In the neighborhood, on the cracked sidewalks, he'd taken some time to get around, and look at the homes and yards. He watched kids crossing the street after school, backpacks and trombone cases in hand. He'd seen moms and nannies pushing strollers and leading whiny pre-schoolers towards what he presumed was the beach. Walking down Whitfield Avenue, he'd seen a school group on foot, two by two and flanked by teachers in bright red t-shirts. He followed them to a broad lawn behing a low wall, and a stone house he'd not seen before. He walked up to a brown historical marker in the yard, and looked at the compact stone cabin with its very sharp roof. It looked straight out of Harry Potter. He didn't follow the school group, but went around the outside of the yard was clear, the trees tall and very old. The home had been built in 1639.

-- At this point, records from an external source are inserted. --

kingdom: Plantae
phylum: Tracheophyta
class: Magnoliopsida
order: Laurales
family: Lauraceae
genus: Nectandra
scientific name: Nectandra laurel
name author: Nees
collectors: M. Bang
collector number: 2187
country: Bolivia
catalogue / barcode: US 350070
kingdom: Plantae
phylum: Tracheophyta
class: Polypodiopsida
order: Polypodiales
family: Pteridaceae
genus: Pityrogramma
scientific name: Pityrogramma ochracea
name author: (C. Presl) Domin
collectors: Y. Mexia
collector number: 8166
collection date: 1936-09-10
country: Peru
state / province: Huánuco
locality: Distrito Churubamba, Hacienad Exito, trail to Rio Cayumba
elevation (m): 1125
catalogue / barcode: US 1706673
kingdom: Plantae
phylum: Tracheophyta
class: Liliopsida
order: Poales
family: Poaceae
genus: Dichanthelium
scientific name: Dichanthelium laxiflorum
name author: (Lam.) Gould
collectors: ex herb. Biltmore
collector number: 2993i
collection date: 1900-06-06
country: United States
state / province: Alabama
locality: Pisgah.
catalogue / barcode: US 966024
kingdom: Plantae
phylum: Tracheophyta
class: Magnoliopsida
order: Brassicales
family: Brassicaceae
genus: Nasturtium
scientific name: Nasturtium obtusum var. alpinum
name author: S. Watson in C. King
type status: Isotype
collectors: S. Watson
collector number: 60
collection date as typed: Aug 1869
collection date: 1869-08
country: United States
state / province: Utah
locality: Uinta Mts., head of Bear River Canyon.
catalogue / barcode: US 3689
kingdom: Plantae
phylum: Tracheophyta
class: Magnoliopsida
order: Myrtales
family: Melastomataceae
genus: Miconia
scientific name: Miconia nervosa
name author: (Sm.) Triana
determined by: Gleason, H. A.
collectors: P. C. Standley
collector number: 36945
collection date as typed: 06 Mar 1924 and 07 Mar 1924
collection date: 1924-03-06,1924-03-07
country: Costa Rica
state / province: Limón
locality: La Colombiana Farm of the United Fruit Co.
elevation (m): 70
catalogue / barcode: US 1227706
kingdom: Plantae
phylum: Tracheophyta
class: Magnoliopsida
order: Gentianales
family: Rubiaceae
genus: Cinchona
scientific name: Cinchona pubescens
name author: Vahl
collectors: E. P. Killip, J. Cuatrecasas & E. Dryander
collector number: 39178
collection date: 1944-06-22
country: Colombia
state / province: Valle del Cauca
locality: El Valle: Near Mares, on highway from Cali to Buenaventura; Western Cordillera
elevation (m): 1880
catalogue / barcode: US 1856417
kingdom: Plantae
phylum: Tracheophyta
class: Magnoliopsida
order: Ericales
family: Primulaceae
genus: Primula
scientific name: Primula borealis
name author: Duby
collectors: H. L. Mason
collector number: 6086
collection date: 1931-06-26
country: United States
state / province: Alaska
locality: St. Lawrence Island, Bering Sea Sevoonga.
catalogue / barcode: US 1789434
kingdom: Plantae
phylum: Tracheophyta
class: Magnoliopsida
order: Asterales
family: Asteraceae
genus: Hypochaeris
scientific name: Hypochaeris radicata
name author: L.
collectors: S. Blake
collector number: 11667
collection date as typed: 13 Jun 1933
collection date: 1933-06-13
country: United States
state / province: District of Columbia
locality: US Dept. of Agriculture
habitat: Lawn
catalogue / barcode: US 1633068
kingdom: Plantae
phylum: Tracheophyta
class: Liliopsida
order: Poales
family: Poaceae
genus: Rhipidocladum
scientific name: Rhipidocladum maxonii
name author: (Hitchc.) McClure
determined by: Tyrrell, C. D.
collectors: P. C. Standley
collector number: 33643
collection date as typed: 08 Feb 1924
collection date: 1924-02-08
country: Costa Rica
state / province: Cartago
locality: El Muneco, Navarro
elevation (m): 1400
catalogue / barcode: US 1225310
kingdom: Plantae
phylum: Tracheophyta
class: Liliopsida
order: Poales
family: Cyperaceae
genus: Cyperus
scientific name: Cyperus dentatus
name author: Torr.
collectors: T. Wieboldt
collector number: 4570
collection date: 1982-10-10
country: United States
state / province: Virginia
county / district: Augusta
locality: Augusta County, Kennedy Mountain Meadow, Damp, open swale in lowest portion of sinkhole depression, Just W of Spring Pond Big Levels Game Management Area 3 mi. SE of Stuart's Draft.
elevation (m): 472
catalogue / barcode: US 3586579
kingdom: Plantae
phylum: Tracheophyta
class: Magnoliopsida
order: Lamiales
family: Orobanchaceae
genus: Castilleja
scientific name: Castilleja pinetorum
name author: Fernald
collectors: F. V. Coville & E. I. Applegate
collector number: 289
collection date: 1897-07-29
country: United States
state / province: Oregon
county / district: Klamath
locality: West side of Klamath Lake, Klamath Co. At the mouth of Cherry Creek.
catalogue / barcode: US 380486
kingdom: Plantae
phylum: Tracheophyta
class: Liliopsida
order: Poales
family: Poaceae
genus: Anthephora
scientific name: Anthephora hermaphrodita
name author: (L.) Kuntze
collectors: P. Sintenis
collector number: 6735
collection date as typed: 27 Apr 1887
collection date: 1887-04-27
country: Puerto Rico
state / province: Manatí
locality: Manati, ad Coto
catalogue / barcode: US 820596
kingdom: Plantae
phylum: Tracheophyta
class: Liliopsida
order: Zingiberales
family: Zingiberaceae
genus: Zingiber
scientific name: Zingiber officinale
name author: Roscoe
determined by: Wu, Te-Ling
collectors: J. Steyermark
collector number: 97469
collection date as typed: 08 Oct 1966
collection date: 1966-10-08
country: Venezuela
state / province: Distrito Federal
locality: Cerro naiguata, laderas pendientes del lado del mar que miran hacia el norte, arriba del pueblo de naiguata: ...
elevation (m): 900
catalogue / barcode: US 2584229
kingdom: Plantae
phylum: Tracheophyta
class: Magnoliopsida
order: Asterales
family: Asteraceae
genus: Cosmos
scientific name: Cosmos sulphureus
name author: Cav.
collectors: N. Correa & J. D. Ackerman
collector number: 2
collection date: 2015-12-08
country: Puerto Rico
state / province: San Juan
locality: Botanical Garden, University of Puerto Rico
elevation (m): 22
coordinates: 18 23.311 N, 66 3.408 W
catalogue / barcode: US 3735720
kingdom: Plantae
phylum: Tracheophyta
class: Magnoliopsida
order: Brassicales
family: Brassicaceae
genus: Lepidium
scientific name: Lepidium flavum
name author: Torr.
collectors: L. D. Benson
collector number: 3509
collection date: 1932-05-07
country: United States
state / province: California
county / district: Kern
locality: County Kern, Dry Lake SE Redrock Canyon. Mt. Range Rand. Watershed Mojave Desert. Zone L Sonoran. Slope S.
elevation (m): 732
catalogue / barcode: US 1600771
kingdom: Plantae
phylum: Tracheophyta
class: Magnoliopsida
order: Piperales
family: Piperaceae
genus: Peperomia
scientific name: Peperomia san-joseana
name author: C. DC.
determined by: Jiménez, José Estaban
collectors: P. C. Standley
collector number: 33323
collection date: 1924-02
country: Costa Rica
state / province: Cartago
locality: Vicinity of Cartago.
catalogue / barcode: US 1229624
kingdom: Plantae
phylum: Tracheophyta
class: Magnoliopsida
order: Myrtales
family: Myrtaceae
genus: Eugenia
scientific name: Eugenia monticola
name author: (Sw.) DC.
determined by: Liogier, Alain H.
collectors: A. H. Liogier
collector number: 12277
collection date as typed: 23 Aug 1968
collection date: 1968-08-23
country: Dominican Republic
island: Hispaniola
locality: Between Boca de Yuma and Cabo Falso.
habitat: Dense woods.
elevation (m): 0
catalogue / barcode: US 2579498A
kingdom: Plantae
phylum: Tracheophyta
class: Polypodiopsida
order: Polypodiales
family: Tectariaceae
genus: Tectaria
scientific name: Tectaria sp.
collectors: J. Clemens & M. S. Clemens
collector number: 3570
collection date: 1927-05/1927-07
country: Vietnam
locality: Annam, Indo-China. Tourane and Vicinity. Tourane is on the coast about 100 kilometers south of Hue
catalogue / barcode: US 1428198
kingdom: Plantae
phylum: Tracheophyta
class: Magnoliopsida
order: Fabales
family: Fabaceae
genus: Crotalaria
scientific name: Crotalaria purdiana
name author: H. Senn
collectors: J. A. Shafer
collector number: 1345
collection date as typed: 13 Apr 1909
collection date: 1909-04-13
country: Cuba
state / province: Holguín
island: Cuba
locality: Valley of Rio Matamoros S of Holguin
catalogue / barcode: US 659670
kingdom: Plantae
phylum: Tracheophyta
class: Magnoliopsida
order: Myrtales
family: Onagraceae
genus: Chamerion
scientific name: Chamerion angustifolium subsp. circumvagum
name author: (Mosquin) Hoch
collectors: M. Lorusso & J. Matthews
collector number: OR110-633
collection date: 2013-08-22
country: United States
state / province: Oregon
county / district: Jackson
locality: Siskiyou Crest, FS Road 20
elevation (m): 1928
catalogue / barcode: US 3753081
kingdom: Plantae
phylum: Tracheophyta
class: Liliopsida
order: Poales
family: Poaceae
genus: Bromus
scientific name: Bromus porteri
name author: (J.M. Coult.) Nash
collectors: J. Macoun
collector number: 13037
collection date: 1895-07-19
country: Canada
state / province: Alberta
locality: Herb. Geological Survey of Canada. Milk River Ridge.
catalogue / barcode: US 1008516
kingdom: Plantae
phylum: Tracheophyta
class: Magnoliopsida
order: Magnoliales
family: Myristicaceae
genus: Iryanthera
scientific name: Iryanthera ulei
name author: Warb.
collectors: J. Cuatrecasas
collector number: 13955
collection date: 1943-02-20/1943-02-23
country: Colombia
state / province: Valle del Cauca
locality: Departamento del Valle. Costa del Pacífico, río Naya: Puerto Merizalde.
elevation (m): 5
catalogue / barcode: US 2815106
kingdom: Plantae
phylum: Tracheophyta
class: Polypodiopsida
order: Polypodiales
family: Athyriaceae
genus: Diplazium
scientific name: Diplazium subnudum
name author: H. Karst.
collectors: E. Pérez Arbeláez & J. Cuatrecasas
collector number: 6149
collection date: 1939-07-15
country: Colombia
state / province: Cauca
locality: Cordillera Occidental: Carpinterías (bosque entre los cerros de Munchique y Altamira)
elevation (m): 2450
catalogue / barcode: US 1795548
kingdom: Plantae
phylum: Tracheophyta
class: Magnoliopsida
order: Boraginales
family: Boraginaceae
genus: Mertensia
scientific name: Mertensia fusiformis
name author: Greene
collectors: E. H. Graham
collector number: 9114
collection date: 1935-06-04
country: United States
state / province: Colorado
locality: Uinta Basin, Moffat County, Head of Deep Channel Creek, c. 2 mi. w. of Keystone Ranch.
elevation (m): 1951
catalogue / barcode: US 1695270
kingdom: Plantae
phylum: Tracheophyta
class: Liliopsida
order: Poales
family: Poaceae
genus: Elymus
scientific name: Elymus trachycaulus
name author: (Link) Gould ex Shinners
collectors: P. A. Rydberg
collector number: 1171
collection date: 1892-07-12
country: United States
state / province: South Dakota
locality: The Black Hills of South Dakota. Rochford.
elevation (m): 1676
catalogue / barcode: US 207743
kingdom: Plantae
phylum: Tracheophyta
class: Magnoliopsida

Quinn wasn't a visitor-center kind of guy, so after he'd satisfied himself with the view of the old house outside, he left the clamor of touring children and headed down the lane, past the low stone wall, and toward the beach, where he could hear the ocean surf. He found a comfortable spot to rest, and after that day, he'd come again and again, sitting for an hour or two at a time, just to think.

There was something about that old house. It stayed with him. He'd read a little of what was available on the outside of the historic structure. Long ago, so long that there had hardly been any white people on the continent at all, someone had the faith to come. Start a new family – the home's original builder, Henry Whitfield, had nine children. They'd left everything they'd known, and crossed the ocean. They brought the best of their own world with them – their religion, their language. Their traditions. And they'd left the old shit, the persecution, behind. In this new world, knowing no one, with no technology, they'd begun again, with the outcome unknown. All they had were their firearms, their bible, and a stone wall that the other locals used like a fort, in times of attack. He wasn't down with the way people had eventually oppressed the native population, but the original pioneers had been far too outnumbered to be anything other than scared shitless. It really took balls. They couldn't have foreseen the outcome – they all could easily have died. Themselves, and their children. A massacre or a famine, or some disease - they wouldn't have even left a mark, except maybe a stacked stone foundation, overgrown with ferns, and shadowed in mystery.

Every day on his walk, Quinn's feet took him past the old stone house, and his mind reviewed risk and reward. He thought about Carrie, about Max, about Saul and the agency. His past - what little he had of a childhood - and his hard-charging adulthood, up until the gas attack and the stroke. And for the first time, he considered his solitary future. He thought about the years he'd waited, and the number of times he'd hoped Carrie would notice his silent, devoted love. He thought about waiting longer, and going back to New York.

There had been a great deal of waiting in his life. He was 40 years old. As he sat staring out at the ocean, trying to focus on the vanishing point in the distance, it hit him that he wasn't getting any of that time back. Standing up on the beach, he swept the sand off his seat, and threw the end of a bag of potato chips to the seagulls, carefully depositing the empty sack in a waste can. He walked slowly back towards the safe house, his head down, his limp less pronounced, his shoulders squared.

He stopped in front of the memorial statue of Henry Whitfield on the way back to the cottage. If there was time left for him to pioneer anything, then he'd have to start on that voyage soon. Risk and reward. He was sure that the Whitfields had left people and places behind that they would miss – but he also suspected they found new places and people to love, right here. Or they wouldn't have stayed and thrived.

"Right, Henry?" Quinn asked the statue out loud. Then, suddenly becoming conscious that it might be a little crazy to be seen talking out loud to a statue, he turned his cap back towards the ground and hustled back to the safe house. He had some packing to do.